*TASK TO COMPLETE:* The answer is a stretch of the material below, returned exactly: the line containing "CT including the", the line containing "- L5 vertebra: bounding", and all lines between.

*LISTED ENTRIES:*

§ §

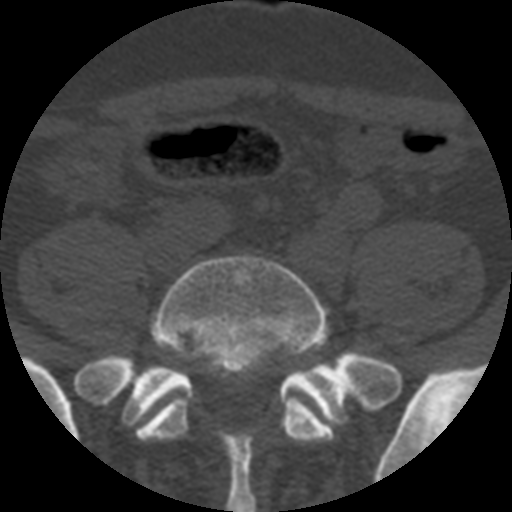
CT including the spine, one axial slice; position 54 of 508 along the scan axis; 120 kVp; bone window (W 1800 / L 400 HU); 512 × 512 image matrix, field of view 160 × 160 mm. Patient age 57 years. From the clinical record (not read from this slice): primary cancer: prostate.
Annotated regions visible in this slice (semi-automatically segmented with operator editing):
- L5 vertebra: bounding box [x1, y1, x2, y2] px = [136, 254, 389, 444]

§ §

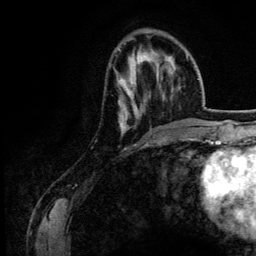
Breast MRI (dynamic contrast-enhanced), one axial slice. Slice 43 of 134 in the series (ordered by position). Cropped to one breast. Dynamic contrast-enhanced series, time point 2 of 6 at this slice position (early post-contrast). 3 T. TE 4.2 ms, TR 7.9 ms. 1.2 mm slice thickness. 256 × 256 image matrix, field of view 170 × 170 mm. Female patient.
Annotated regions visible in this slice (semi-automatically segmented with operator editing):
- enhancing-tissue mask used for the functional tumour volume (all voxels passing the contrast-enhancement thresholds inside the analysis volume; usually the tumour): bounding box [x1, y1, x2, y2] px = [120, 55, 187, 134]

§ §

*SOLUTION TO THIS PROBLEM:*
CT including the spine, one axial slice; position 54 of 508 along the scan axis; 120 kVp; bone window (W 1800 / L 400 HU); 512 × 512 image matrix, field of view 160 × 160 mm. Patient age 57 years. From the clinical record (not read from this slice): primary cancer: prostate.
Annotated regions visible in this slice (semi-automatically segmented with operator editing):
- L5 vertebra: bounding box [x1, y1, x2, y2] px = [136, 254, 389, 444]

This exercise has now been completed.